Se había hablado en la mesa de mi viaje.

– Al fin y al cabo -dijo en un momento mi madre- en un año vas a estar de vuelta.

No tuve más remedio entonces que contarles todo.

– Hay algo que no puse en la carta: el programa contempla una extensión de la beca, para hacer un doctorado.

Mi madre, que había empezado a servir el postre, me miró con inquietud.-

– Y eso, ¿cuánto tiempo sería?

– Cuatro años más.

Escuché cómo ahogaba un gemido y bajé la cabeza al plato; habló mi padre con su voz lenta y asmática.

– Ya no vas a volver.

– Claro -dijo Cristina como un eco-, a qué va a volver.

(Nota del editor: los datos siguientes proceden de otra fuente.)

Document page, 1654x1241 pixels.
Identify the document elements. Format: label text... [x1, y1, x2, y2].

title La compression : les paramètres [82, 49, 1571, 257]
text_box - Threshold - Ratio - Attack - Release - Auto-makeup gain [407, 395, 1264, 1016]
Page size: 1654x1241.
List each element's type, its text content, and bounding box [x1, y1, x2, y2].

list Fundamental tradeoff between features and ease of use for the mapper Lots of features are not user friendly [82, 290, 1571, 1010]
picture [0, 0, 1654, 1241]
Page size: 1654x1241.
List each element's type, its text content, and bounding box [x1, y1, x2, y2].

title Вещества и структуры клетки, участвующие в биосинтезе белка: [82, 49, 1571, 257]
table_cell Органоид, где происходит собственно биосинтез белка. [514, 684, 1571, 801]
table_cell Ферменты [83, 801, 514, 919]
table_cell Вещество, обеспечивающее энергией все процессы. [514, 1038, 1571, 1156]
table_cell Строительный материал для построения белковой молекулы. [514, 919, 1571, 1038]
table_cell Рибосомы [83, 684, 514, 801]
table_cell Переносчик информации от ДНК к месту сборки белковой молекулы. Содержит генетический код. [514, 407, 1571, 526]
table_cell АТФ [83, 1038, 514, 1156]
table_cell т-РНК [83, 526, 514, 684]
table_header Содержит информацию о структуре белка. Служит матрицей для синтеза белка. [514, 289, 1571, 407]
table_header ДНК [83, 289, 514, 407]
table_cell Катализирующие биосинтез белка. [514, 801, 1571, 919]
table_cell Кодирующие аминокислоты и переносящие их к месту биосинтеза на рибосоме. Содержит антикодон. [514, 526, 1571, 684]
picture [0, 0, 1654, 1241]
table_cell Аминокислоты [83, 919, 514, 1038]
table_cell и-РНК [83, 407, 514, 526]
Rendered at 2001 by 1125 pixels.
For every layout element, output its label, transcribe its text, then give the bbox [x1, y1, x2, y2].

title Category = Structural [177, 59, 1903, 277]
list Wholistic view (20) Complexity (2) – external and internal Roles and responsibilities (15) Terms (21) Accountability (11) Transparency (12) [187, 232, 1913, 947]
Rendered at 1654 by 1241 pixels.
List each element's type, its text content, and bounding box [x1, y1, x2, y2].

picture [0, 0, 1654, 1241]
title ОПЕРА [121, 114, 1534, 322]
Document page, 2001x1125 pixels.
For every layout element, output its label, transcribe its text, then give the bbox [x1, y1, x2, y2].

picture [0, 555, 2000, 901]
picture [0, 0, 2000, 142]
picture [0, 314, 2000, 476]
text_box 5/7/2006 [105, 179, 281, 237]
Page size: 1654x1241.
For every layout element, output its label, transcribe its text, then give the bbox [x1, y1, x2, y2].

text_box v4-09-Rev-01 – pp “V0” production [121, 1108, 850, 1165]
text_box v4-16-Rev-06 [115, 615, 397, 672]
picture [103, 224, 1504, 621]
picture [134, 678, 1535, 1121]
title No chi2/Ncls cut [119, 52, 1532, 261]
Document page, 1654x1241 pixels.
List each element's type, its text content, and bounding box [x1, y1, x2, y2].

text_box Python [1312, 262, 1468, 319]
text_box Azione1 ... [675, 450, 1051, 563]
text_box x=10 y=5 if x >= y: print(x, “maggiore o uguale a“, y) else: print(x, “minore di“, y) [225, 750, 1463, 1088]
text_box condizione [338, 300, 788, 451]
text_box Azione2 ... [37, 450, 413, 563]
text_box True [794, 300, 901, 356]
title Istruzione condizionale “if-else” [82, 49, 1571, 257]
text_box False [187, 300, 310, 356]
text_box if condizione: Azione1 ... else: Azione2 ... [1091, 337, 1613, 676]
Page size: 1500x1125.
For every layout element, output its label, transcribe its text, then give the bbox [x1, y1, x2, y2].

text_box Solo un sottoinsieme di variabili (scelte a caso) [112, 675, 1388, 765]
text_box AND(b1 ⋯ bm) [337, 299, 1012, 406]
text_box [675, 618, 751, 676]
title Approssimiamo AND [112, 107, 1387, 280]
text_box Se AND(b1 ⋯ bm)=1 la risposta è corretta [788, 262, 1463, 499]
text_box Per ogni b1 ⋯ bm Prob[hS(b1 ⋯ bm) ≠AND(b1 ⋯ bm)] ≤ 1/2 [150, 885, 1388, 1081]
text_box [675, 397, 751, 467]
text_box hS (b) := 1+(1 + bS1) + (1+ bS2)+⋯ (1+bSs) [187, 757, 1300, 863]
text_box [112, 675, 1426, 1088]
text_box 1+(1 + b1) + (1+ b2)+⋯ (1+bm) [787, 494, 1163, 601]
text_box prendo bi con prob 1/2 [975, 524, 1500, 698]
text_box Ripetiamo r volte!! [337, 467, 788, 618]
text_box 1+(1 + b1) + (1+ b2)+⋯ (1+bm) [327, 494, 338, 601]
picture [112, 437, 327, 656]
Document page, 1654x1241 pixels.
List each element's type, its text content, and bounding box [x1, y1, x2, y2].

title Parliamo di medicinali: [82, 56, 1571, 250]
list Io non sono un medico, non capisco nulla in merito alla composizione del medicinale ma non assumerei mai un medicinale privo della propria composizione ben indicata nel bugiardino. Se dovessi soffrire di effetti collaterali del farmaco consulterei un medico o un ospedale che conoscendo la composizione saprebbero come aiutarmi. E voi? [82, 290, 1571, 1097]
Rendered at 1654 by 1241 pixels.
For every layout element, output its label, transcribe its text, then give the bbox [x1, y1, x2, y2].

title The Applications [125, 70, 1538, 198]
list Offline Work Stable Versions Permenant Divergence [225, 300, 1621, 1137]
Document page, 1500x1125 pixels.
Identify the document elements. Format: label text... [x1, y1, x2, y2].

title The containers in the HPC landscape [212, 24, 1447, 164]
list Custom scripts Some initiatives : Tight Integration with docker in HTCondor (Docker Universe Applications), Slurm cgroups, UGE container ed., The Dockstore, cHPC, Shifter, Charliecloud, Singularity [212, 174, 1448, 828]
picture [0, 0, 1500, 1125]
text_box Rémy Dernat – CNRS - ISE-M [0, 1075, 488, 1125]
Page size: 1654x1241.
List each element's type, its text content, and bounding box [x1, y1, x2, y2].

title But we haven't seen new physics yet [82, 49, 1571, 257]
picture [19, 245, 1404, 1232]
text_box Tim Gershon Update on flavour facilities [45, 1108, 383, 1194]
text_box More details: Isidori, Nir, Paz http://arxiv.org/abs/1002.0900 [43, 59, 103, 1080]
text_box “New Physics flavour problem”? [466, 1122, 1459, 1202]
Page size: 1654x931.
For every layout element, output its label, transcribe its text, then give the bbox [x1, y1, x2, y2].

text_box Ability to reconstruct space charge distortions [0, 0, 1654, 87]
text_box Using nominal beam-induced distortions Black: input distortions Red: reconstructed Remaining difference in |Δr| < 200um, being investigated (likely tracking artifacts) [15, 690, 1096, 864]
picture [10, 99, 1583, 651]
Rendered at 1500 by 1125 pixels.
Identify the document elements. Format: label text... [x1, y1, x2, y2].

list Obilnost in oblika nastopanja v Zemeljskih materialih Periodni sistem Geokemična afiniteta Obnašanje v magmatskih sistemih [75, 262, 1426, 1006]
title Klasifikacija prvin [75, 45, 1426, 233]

Terminamos de comer en silencio; mi padre, sin esperar el café, como si no pudiera quebrar una costumbre, se fue con el diario a la biblioteca. Mientras Cristina recogía los platos, mi madre desapareció un momento y volvió con un gran paquete.

– Te compramos un regalo -dijo.

Deshice el moño y rompí el envoltorio: era un piloto.

– Para cuando vayas de paseo a Londres -dijo Cristina-. Vamos, probátelo.

Sonó de pronto, desde su habitación, la alarma de un despertador. Mi hermana fue a apagarlo y mi madre la siguió hasta el cuarto. Oí el murmullo confuso de una discusión.

– Ni siquiera hoy, el único día que viene tu hermano.

– Sabes que tengo que ir cada ocho horas; voy a tratar de volver pronto. -Mi hermana parecía recorrer el cuarto, juntando cosas. Oí el golpe de un cajón, ruido de frascos, el cierre de una cartera.

– Hasta cuándo, hasta cuándo digo yo.

Escuché entonces la voz de Cristina, rápida y furiosa.

– No te preocupes; antes de lo que pensás.

Hubo un silencio y mi madre dijo en otro tono, como si estuviese algo arrepentida.

– ¿Te acordás por lo menos de que invité a Aníbal a cenar?

– Voy a tratar de volver pronto -repitió Cristina. Pasó delante de mí, me subió el cuello del piloto y me dio un beso rápido:-Las inglesitas van a morir de amor.

Mi madre salió del cuarto cuando escuchó la puerta; pensé entonces que me diría algo. Pero parecía resignada, como si hubiera comprendido que estábamos los dos fuera de su alcance. Extendió vagamente la mano.

– Sácatelo -murmuró-: voy a repasarle los botones.

Fui hasta la biblioteca; mi padre se había quedado dormido con el diario caído sobre el pecho. Me encontré de pronto deambulando solo por la casa. Abrí la puerta de mi cuarto; todo estaba allí todavía, como una trampa: mi cama, el escritorio, los afiches en la pared, la copa que había ganado en el torneo de ajedrez. Cuando estaba por atravesar el living entreví por la puerta del dormitorio a mi madre sentada de espaldas, en el borde de la cama, con el costurero abierto sobre la mesa de luz; se había doblado extrañamente sobre el piloto, con la frente casi tocando la tela. Tardé un instante en darme cuenta de que estaba llorando. Se sacó los anteojos empañados, los frotó con un pañuelo y con una mano temblorosa enhebró otra vez la aguja para seguir cosiendo. Me volví en silencio sobre mis pasos y me quedé sentado en la biblioteca junto a mi padre. En el escritorio vi apiladas, sin abrir, las revistas del club de pesca en sus sobres de plástico. Alcé la última: tenía en la tapa el anuncio de las Veinticuatro Horas de San Blas; mi padre se movió en el sillón y abrió los ojos. Pareció avergonzarse un poco de que lo hubiera encontrado dormido.